We started working on our anomaly detection suite of solutions two years back, with the platform being live at Wipro and our customers for well over a year now. Let us look back at how the product has evolved since we began. The ride started with working on Wipro datasets across process domains – to uncover anomalies and frauds in areas such as procure to pay, travel and expense claims, payroll processing, intellectual property theft and credentials misuse to name a few. The results were encouraging, led to significant effort savings and plugged leakages that previously went unnoticed. Below are some lessons learnt along the way
Challenges in data gathering
The first and biggest challenge in developing a robust Machine Learning offering is availability of real data that can be experimented with. As we expected, even with enterprise data available within the organization, there was need for jurisdictional regulations to be cleared, logical access to be enabled, identifying the right datasets, and getting access to it. We learnt to deal with messy data, data with quality issues and working with proxy data.

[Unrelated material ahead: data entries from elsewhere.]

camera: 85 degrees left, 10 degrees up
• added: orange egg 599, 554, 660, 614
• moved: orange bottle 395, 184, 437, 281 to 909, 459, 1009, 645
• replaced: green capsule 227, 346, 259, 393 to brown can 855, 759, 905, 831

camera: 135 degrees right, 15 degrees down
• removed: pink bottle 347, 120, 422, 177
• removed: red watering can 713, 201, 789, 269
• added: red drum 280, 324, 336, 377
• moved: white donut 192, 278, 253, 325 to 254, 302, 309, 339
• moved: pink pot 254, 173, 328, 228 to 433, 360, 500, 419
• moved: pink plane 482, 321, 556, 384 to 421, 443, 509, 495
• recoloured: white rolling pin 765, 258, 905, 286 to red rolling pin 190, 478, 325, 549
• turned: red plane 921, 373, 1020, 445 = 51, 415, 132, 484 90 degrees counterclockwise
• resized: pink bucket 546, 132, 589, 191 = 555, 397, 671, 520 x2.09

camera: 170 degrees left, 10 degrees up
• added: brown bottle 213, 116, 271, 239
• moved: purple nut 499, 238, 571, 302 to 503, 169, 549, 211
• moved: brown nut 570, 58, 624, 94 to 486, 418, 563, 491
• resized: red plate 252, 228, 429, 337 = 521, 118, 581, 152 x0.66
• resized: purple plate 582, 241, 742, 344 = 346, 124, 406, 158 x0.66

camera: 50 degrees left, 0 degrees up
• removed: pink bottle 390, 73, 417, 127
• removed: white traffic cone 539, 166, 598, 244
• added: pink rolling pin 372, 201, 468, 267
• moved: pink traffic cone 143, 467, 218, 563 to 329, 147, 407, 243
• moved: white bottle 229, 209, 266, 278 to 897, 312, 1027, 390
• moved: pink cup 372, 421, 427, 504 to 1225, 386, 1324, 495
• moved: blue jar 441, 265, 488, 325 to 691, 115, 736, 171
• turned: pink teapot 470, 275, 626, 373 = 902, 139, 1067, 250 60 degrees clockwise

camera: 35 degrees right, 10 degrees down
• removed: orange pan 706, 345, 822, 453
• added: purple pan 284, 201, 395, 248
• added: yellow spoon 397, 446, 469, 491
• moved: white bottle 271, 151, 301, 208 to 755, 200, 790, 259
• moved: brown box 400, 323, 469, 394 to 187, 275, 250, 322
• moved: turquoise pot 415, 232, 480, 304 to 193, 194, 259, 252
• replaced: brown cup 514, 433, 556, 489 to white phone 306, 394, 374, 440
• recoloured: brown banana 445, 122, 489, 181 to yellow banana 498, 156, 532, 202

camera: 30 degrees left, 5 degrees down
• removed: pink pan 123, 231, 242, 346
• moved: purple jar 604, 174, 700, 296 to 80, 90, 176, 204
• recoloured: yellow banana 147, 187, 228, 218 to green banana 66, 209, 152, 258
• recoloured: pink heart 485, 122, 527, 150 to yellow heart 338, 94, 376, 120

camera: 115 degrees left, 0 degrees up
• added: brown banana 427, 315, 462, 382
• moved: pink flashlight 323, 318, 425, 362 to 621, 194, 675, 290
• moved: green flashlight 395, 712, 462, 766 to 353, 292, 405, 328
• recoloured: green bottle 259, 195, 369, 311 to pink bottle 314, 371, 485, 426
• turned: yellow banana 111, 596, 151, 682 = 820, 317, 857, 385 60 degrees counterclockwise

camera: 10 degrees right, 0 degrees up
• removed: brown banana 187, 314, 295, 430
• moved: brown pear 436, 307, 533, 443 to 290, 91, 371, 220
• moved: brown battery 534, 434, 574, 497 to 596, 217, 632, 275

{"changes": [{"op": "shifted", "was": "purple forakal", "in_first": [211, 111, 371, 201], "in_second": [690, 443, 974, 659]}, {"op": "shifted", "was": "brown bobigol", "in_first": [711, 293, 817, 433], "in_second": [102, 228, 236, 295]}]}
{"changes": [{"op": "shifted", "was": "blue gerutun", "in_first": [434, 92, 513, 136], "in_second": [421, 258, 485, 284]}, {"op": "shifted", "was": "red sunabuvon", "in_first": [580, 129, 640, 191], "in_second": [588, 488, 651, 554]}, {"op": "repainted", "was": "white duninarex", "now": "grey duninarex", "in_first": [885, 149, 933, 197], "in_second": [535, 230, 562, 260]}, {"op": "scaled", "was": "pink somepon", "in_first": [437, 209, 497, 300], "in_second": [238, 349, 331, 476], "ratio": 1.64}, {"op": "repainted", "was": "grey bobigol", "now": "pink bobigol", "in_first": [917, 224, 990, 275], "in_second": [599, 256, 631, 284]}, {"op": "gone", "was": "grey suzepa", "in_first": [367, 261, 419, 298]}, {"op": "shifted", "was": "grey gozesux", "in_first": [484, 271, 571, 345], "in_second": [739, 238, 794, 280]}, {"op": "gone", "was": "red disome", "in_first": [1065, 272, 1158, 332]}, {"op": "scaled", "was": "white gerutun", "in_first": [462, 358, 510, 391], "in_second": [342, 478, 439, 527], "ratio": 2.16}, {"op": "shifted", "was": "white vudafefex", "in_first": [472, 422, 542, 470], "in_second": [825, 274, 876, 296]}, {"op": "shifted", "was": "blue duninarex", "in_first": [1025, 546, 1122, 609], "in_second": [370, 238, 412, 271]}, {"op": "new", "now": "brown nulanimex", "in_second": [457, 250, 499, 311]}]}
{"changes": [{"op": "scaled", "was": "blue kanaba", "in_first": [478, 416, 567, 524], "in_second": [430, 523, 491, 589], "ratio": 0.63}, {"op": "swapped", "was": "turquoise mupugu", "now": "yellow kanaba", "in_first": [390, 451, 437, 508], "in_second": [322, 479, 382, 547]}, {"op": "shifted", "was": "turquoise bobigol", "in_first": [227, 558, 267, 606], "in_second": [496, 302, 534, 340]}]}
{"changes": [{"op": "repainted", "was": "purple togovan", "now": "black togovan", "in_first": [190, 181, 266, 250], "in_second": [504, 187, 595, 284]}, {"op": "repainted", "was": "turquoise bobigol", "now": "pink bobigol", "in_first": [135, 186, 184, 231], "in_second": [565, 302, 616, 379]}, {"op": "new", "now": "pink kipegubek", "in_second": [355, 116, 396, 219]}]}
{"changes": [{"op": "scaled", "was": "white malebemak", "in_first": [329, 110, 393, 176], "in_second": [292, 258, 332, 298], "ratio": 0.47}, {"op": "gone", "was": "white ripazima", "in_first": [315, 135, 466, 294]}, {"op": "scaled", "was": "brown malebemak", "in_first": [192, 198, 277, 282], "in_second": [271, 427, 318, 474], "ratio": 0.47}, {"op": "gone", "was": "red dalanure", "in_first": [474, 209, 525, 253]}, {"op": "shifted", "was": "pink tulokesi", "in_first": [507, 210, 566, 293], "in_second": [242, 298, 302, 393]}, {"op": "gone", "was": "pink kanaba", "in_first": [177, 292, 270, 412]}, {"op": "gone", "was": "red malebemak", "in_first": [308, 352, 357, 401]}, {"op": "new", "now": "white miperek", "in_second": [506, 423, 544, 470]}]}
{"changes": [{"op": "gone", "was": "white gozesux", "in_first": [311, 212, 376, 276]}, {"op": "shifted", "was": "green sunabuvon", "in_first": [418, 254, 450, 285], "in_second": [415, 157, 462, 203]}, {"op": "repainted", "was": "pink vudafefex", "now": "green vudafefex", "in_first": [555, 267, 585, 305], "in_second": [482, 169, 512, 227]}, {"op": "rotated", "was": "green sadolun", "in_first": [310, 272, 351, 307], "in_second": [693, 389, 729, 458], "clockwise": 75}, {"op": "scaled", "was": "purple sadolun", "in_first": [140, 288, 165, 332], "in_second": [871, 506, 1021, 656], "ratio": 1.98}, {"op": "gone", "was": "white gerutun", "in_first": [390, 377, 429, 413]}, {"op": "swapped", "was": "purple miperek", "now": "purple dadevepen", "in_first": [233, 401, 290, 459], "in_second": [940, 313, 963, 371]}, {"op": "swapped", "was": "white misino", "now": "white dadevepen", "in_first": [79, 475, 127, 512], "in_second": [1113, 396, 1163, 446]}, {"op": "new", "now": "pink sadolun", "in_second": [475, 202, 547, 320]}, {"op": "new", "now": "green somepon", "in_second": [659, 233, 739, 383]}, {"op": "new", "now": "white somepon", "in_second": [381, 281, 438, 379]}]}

Moving from data to insight
With the business problem defined and datasets identified, next step was to get into data nuances and build business logic and detection models to find the anomalies. Data handling consumes substantial effort – from building mechanisms to ingest the data, to cleansing, transforming and tokenizing sensitive information. The core of the engine is the detection layer, which is a combination of business rules and machine learning algorithms. For each fraud type, our data scientists worked closely with the domain specialists to iterate between Machine Learning models, features and parameters to arrive at the best performing combination and get meaningful insights. Multiple models such as Logistic Regression, Modified Multi-Variate Gaussian, Boosting, Bagging using Random Forest were built and tested for their performance on various data sets and scenarios.